Elle était curieuse. Qu'est-ce que la petite pouvait donc penser de ces quelques images ?
Re: Merry Christmas - Glasgow - 26 Décembre 1991 - Jeu 9 Nov - 12:48
MERRY CHRISTMAS
ADELAÏDE NOTT
-Que fais-tu donc?
Comme prise sur le fait, Rosalind sursauta et s'éloigna vivement des photographies. Elle se retourna, prête à s'excuser auprès de sa mère pour son indiscrétion, mais à la place, elle tomba nez-à-nez avec sa tante, Adélaïde. Ce n'était pas la première fois qu'elle était trompée par la ressemblance troublante entre ces deux voix. Pourtant si différentes, tant dans leur physique que dans leur attitude, les deux soeurs partageaient un timbre grave et suave, même si dans le cas d'Arthéna les voyelles se faisaient parfois plus traînantes.

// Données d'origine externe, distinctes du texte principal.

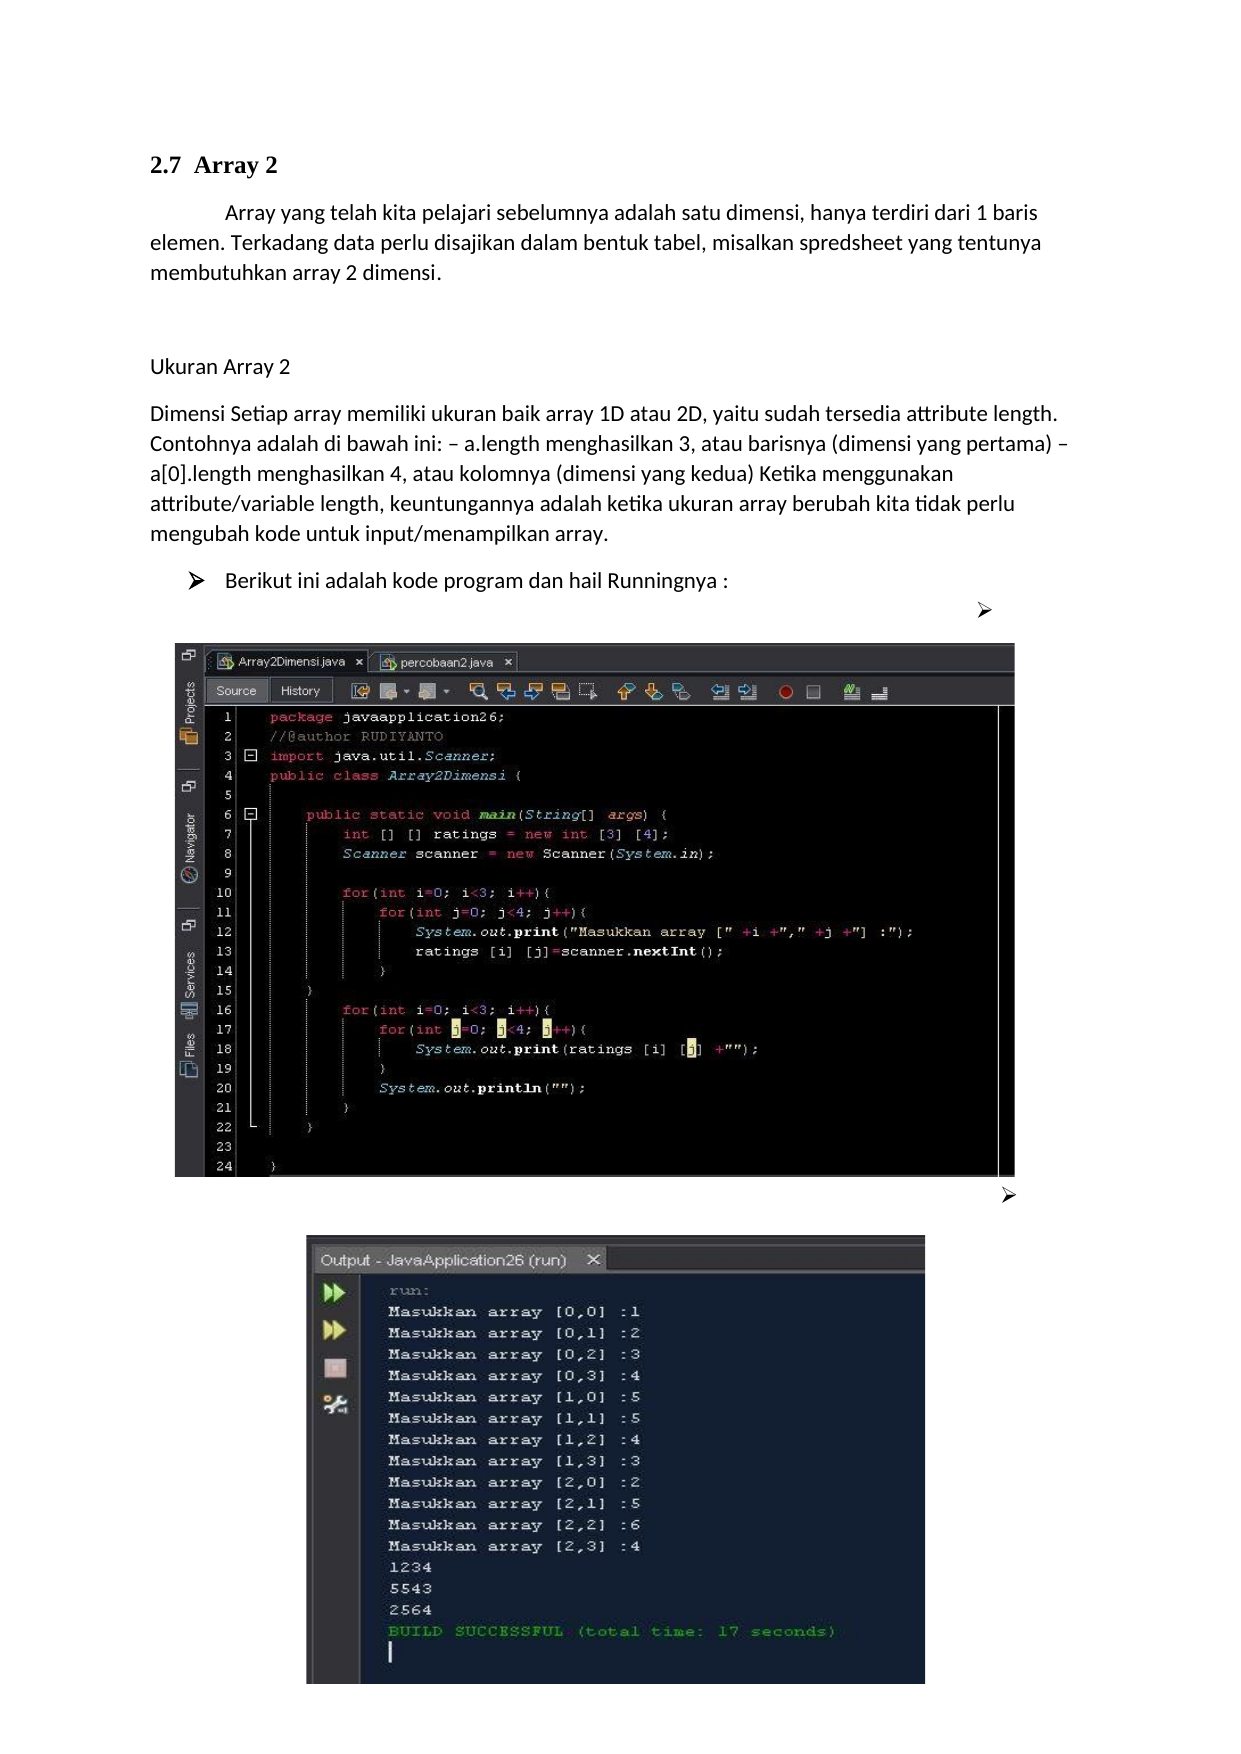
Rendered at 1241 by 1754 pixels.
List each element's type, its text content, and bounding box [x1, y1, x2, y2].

text Ukuran Array 2 [150, 352, 1090, 380]
list Berikut ini adalah kode program dan hail Runningnya : [187, 566, 1090, 594]
text Dimensi Setiap array memiliki ukuran baik array 1D atau 2D, yaitu sudah tersedia attribute length. Contohnya adalah di bawah ini: – a.length menghasilkan 3, atau barisnya (dimensi yang pertama) – a[0].length menghasilkan 4, atau kolomnya (dimensi yang kedua) Ketika menggunakan attribute/variable length, keuntungannya adalah ketika ukuran array berubah kita tidak perlu mengubah kode untuk input/menampilkan array. [150, 399, 1090, 548]
picture [306, 1235, 926, 1684]
text Array yang telah kita pelajari sebelumnya adalah satu dimensi, hanya terdiri dari 1 baris elemen. Terkadang data perlu disajikan dalam bentuk tabel, misalkan spredsheet yang tentunya membutuhkan array 2 dimensi. [150, 198, 1090, 286]
picture [174, 643, 1015, 1177]
text 2.7 Array 2 [150, 150, 1090, 179]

-Je... J'ai fini mon livre, alors je... Je regardais les photos de famille, c'est tout, répondit-elle d'une voix mal assurée.
Elle ne savait jamais comment se comporter avec sa tante. Cette dernière se montrait tantôt joueuse, tantôt dure, caline même parfois, mais la plupart du temps elle ignorait tout bonnement sa nièce. Rosalind essayait de suivre ces variations de comportement du mieux qu'elle pouvait, s'attachant principalement à rester la plus polie possible. Le mantra des Rosier: qu'importe ce que tu dis ou comment tu agis, tant que tu restes dans les limites fixées par l'étiquette. Et ce, même dans l'intimité du cercle familial.
Un petit silence s'installa entre les deux Sorcières et Rosalind crut bon de relancer la conversation.
-J'aime beaucoup celle-là, dit-elle en désignant l'image encadrée des trois soeurs. C'est amusant de vous voir si jeunes, avec Mère et... tante Mathilda. Et puis j'adore les roses. Quand est-ce qu'elle a été prise, cette photographie?, demanda-t-elle, curieuse.
Elle avait bien essayé de questionner sa mère sur son enfance, mais Arthéna avait toujours pris soin de faire dévier la conversation sur d'autres sujets, le soi-disant manque de discipline de Rosalind notamment. Peut-être aurait-elle plus de chance auprès d'Adélaïde?